Debra Crew, CEO of Diageo—one of the world’s largest drinks companies and owner of Don Julio and Casamigos—recently told Yahoo! Finance: “On the aged kind of variants, the anejos, the reposados—things for us like 1942 Don Julio—we have faced some constraints on it just simply because the demand's so high… It is based on agave and really high-quality agave, so for us, it does take some time in the ground. And so we have had capped volumes. So, you know, if you see that 1942 out there, go and grab it.”
On the smaller, boutique brand end, Antonio Salles, master distiller at El Tequileño says that “there's always a chance that demand is greater than supply, especially with certain tequila expressions. I think [it] depends on your go-to brand. The tequila category has over 1,800 different brands, but only 184 registered tequila distilleries, and merely a portion of those are actively producing.”
Though, as the steady march of higher prices has shown, there is certainly a constraint on supply due to increased demand and material availability being tightened, it's not quite at the point where you need to freak out and storm the liquor store for your favorite agave tipple quite yet. Yet...but there are some that think we might be nearing the peak of tequila frenzy.
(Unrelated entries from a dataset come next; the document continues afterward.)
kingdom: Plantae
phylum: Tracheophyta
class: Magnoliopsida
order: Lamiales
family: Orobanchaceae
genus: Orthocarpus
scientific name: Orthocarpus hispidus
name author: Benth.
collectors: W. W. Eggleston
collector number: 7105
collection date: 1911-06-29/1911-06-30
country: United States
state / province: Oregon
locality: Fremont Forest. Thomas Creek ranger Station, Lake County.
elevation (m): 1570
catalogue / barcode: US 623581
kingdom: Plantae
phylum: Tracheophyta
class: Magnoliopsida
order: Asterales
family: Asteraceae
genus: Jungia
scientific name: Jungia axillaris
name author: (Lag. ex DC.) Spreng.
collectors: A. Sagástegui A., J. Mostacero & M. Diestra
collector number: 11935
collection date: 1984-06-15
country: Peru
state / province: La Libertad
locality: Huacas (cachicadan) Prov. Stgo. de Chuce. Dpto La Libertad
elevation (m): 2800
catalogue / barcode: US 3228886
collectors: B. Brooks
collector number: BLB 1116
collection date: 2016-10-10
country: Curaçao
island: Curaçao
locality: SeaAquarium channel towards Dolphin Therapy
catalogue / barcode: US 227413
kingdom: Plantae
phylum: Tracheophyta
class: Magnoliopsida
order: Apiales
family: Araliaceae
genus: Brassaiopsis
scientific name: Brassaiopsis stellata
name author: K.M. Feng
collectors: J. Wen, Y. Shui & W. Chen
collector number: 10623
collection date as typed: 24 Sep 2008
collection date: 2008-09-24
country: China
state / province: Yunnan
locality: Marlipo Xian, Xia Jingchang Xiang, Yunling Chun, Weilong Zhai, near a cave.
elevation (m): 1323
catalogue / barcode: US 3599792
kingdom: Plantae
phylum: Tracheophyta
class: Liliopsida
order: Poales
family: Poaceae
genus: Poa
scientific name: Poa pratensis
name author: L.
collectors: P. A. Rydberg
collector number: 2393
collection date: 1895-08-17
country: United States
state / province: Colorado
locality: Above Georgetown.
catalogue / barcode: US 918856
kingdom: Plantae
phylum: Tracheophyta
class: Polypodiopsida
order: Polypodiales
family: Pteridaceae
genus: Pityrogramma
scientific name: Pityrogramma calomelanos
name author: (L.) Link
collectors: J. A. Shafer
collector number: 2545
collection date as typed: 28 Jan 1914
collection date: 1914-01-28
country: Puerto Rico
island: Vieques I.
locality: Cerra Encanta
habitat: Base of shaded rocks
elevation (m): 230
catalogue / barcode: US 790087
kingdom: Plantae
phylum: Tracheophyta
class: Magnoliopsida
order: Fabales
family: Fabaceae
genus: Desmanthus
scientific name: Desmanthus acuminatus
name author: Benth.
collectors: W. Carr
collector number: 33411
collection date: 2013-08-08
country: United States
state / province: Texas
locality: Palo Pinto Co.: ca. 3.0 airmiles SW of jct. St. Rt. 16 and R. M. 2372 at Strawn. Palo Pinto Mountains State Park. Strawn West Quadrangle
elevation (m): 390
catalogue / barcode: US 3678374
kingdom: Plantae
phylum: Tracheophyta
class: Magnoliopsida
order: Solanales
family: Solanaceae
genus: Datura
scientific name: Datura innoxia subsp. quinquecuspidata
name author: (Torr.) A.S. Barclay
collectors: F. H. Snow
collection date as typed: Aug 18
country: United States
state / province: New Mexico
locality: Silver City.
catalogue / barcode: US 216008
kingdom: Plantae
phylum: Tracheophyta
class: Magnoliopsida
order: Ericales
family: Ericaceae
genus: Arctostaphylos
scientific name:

When Will Prices Go Back Down?
No one is sure when or if tequila prices will head back down, but some remain positive. Fernando Felix, head of the U.S. and Canadian operations at Proximo Spirits, the subsidiary of Mexican distiller Becle that manages Jose Cuervo distribution, expects the price of agave to go down in about two years, when the agave planted a few years back becomes ready to harvest and supply begins to outpace demand.
In the meantime, the pressures on tequila pricing raise the prospect of category-adjacent products emerging, including mezcal and other agave spirits from countries outside Mexico such as Australia and South Africa. It's worth noting that the Southwestern United States and Northern Mexico also offer a intriguing alternative to tequila called sotol, which is made from an agave-like plant. The also-ancient spirit may just be what tequila lovers need in this time as it imparts a similar flavor and kick, and is generally cheaper (though a bit tougher to find) than tequila or mezcal.